[Study material Boundary: Start]

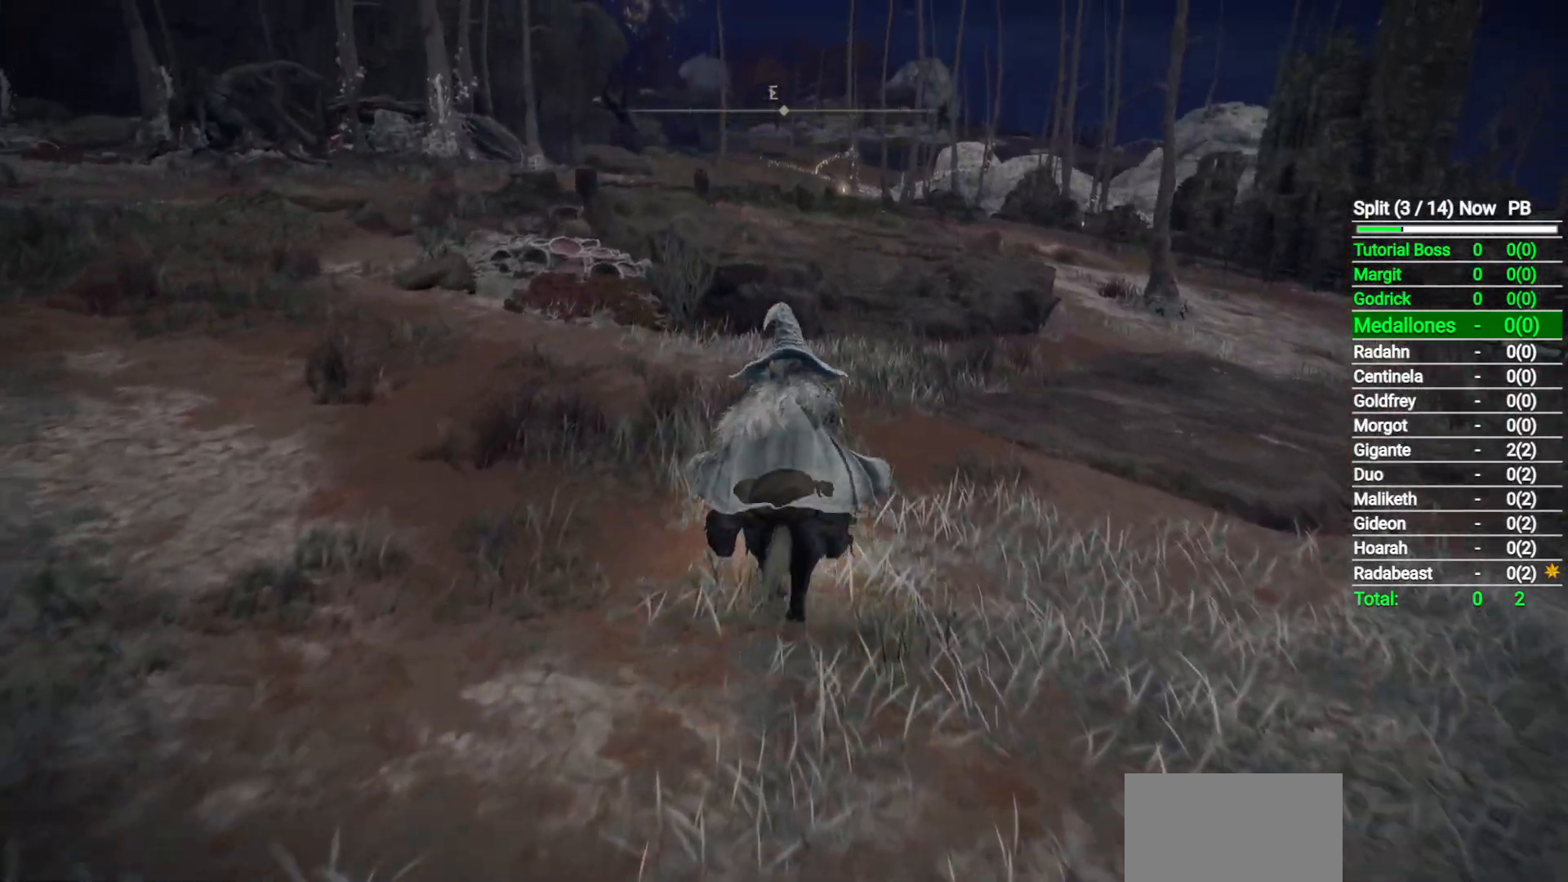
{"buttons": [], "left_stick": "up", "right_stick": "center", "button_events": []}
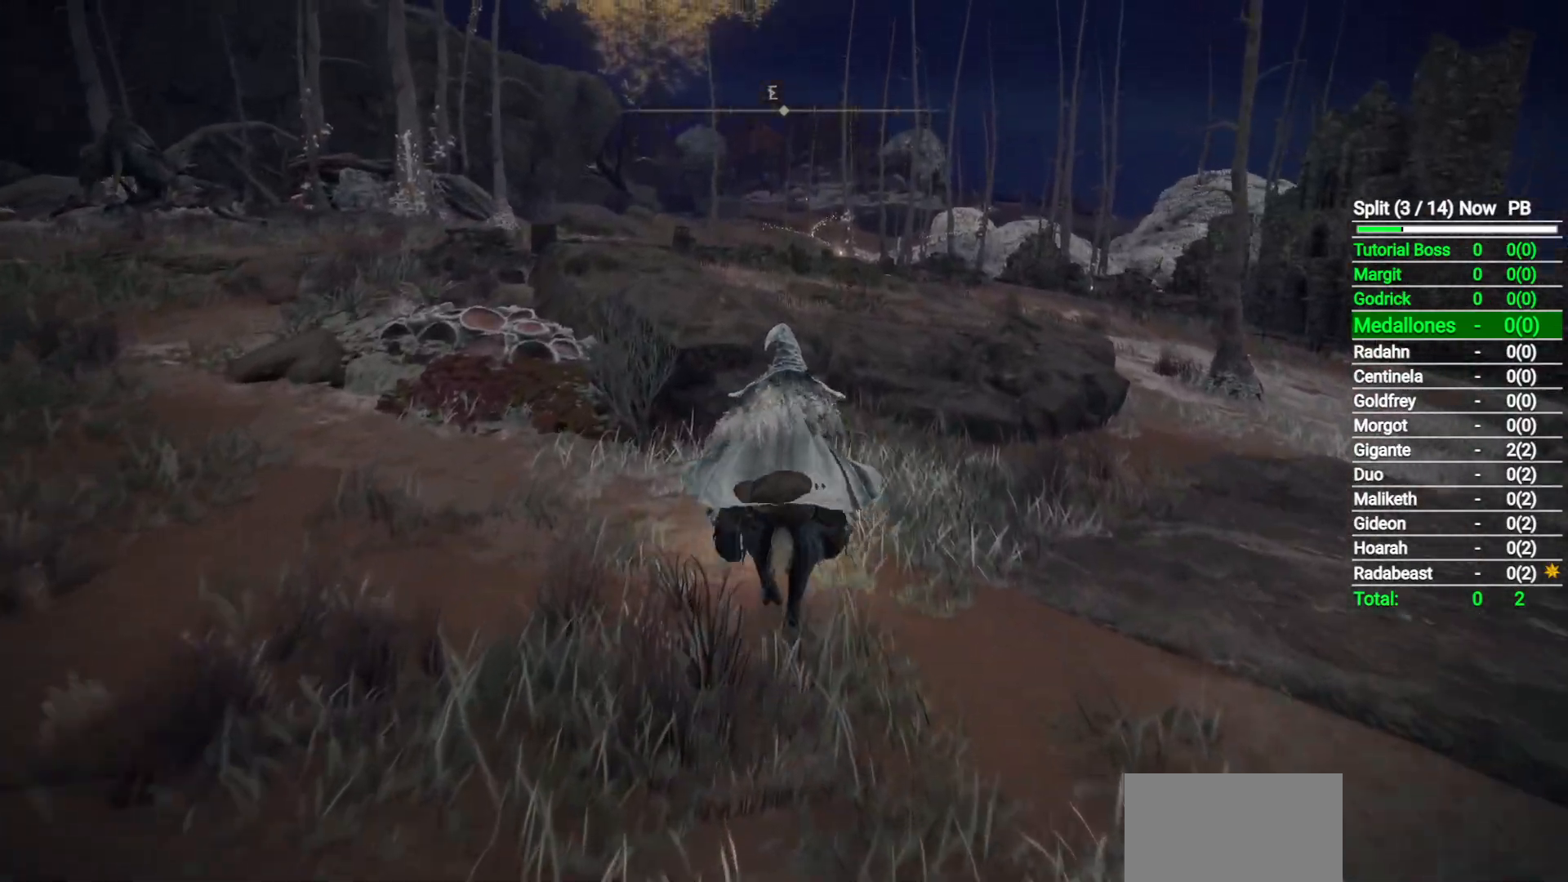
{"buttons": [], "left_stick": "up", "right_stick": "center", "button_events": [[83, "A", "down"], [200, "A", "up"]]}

[Study material Boundary: End]
[Study material Boundary: Start]

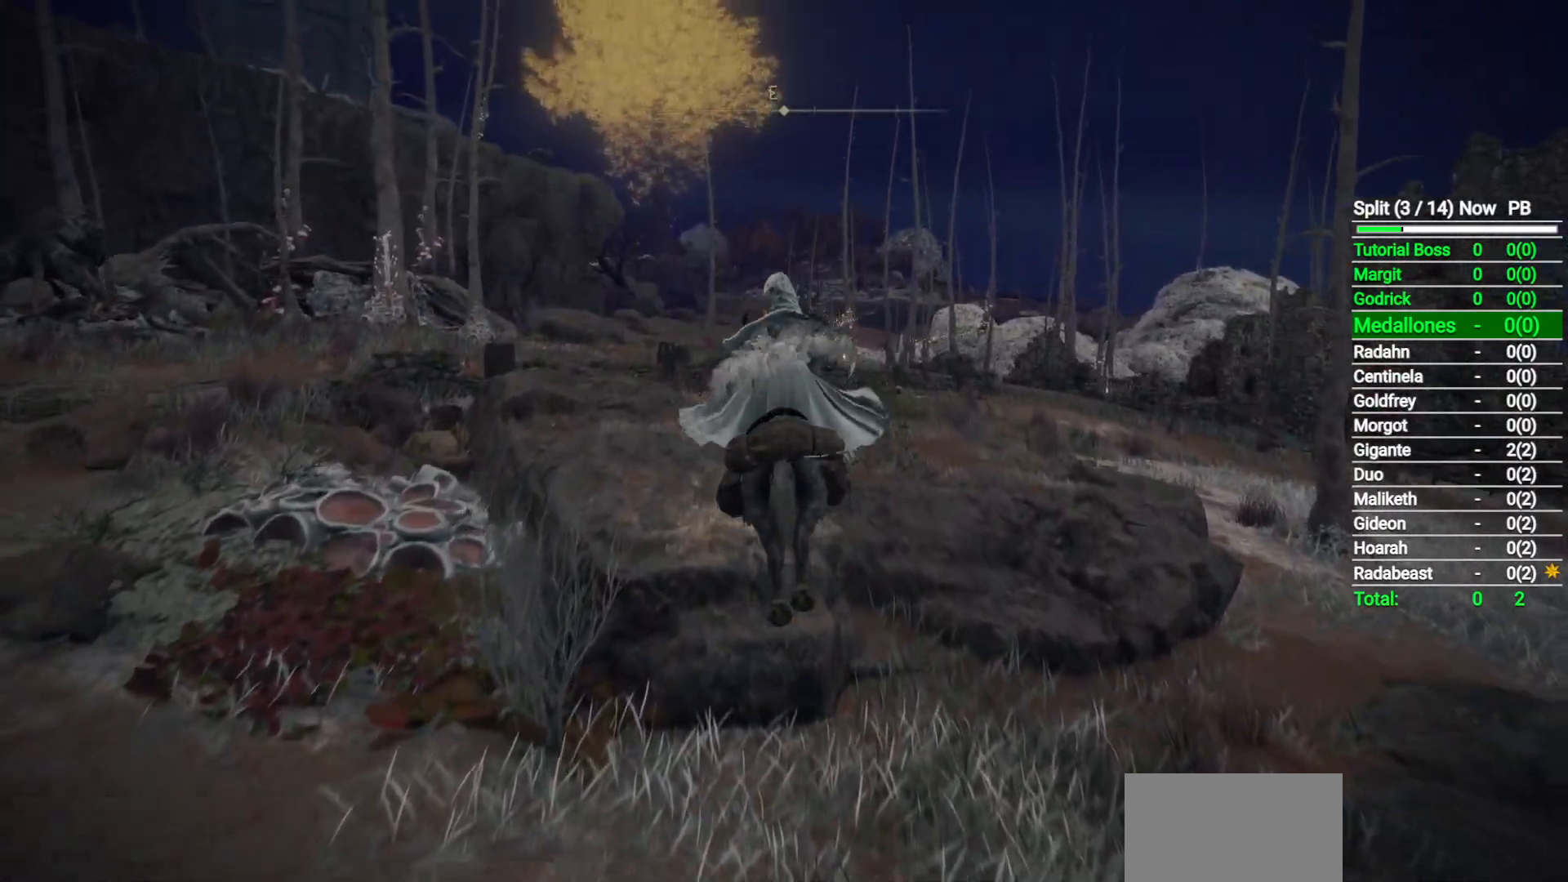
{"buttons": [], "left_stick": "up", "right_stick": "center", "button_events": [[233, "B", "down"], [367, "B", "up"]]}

[Study material Boundary: End]

● Required action:
The lines to copy are those in the listing that contain "down".

● Answer below:
{"buttons": [], "left_stick": "up", "right_stick": "center", "button_events": [[83, "A", "down"], [200, "A", "up"]]}
{"buttons": [], "left_stick": "up", "right_stick": "center", "button_events": [[233, "B", "down"], [367, "B", "up"]]}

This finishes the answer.